The Barbican Complex, architecture and nature, London

The Barbican, London. Text by landscapelover


Barbican is an old word meaning fortification. It is a perfect name for this monumental,
modernist development in the heart of London. Covering fifteen hectares, and having 
taken twenty years to construct, the Barbican consists of more than two thousand 
high-rise and low-rise apartments with associated cultural and recreational facilities.
It was designed as a series of vast geometric blocks, all finished in the same hammered 
concrete, creating a distinctive texture and striking sense of coherence throughout the site. 
At forty-three storeys, its three high-rise towers were for a time the tallest residential 
blocks in Europe. But the Barbican is not simply concrete: its buildings are geometrically
arranged around open squares and gardens of lawns, trees, flowers, canals, massed fountains and pools.
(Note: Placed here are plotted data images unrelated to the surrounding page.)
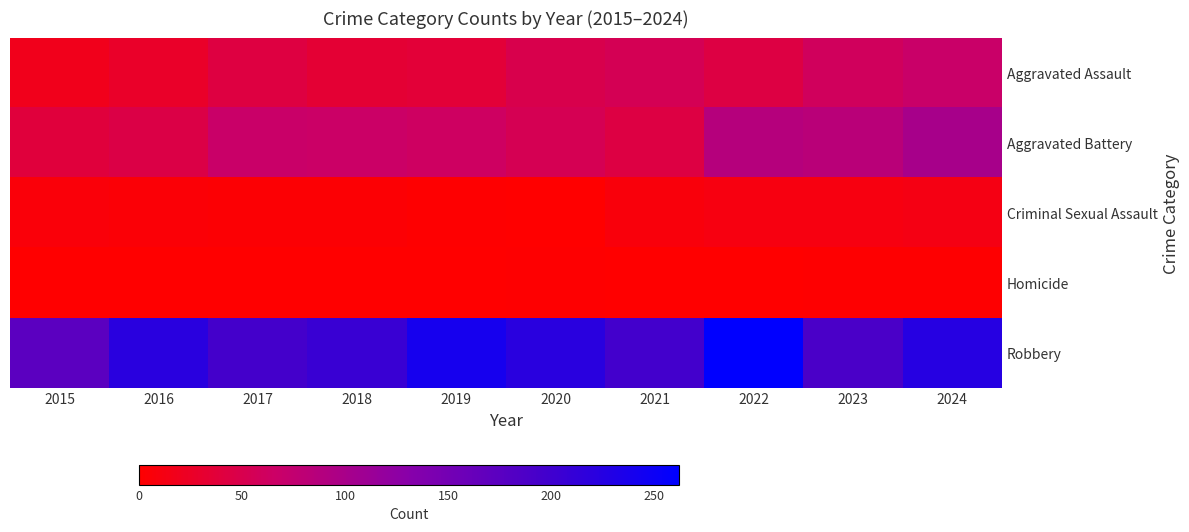

Reading left to right, list all the values displayed in this chart.

Aggravated Assault: 2015=18	2016=27	2017=42	2018=34	2019=36	2020=50	2021=55	2022=44	2023=60	2024=68
Aggravated Battery: 2015=39	2016=46	2017=68	2018=66	2019=63	2020=54	2021=43	2022=88	2023=83	2024=101
Criminal Sexual Assault: 2015=7	2016=5	2017=4	2018=4	2019=2	2020=0	2021=8	2022=11	2023=11	2024=13
Homicide: 2015=0	2016=0	2017=0	2018=0	2019=0	2020=2	2021=0	2022=1	2023=2	2024=2
Robbery: 2015=173	2016=222	2017=196	2018=206	2019=240	2020=222	2021=197	2022=262	2023=190	2024=225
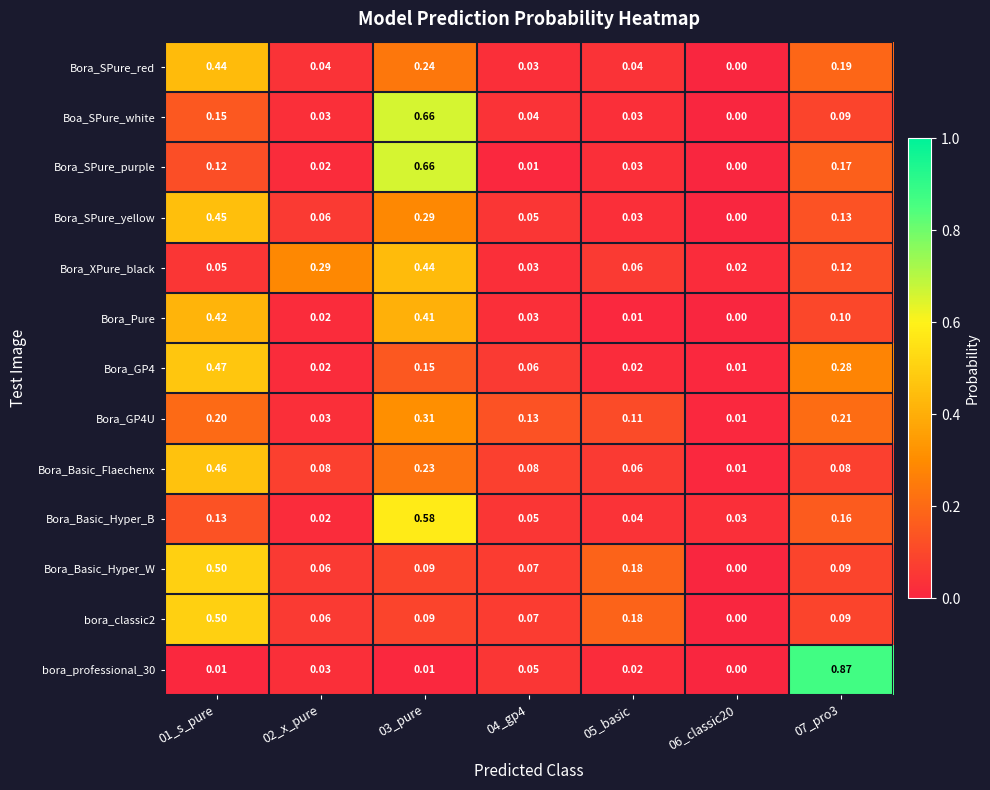

Is the value of Bora_Basic_Flaechenx at 05_basic greater than the value of Boa_SPure_white at 07_pro3?

No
Hidden away are roof terraces, allotments, even a wild garden. Accessible only on foot, 
architecture and landscape are linked together by raised walks, steps and pedestrian 
bridges. Cars and parking have been relegated to the concealed street level, with the 
Underground [London metro] in tunnels further below.
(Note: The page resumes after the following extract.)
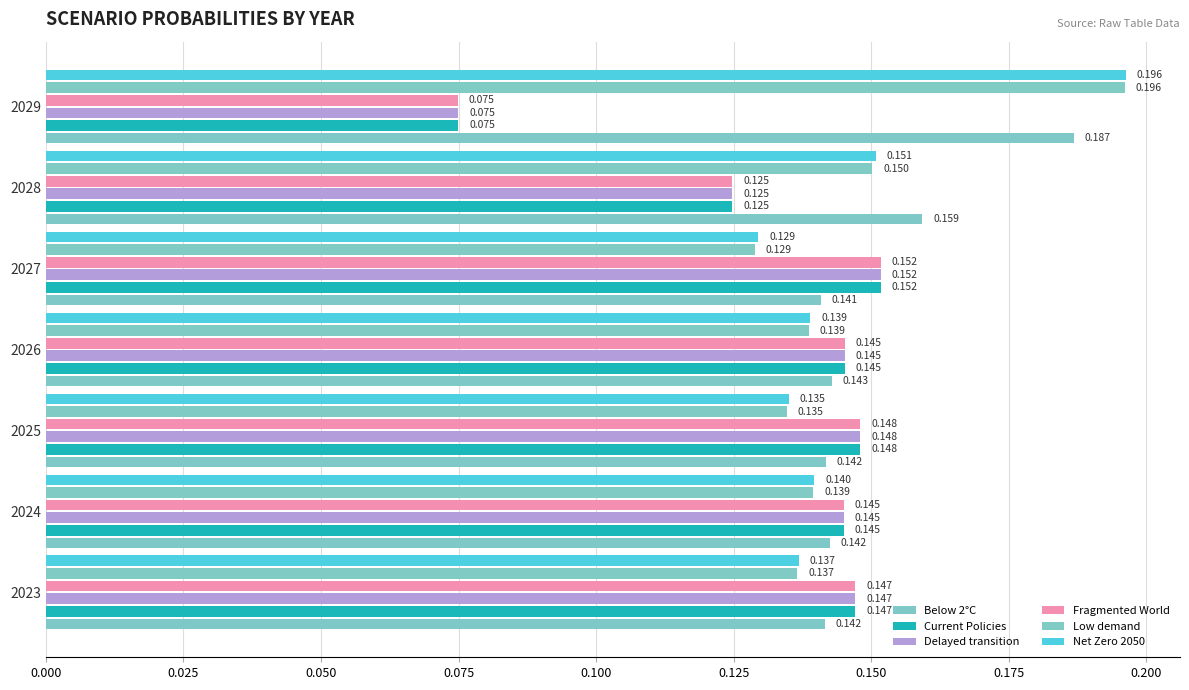

How many series are shown in this chart?

6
The Barbican was designed in the late 1950s to revive the largely deserted Cripplegate 
area of the capital that had been bombed to dereliction during the Second World War.

Despite pressure to provide commercial facilities, the City of London Corporation
the public body responsible for this square mile of the city—decided on a largely 
residential development, wanting to attract a stable population of young professionals working in the nearby financial and cultural institutions.


It was thus never intended as social housing, but to some the Barbican feels like a 
modernist rendering of England’s early twentieth century Garden City Movement
which sought to create utopian communities for the working classes by balancing
 carefully placed housing with allotments and forests, and combining agriculture 
and industry, nature and the man-made, all designed on a human scale.


More obvious as an influence on the Barbican is Le Corbusier’s mid-century vision 
of high-rise developments that replaced urban slums with large, light-filled 
apartments situated in wide green plazas, integrated with public transport, 
shops, communal gardens and cultural resources.


The purpose and design of the Barbican was dramatic and brave. Yet its reputation was sullied by the general unfashionableness of modernist design and, more practically, by the impossibility for visitors of finding the major Arts Centre in its midst.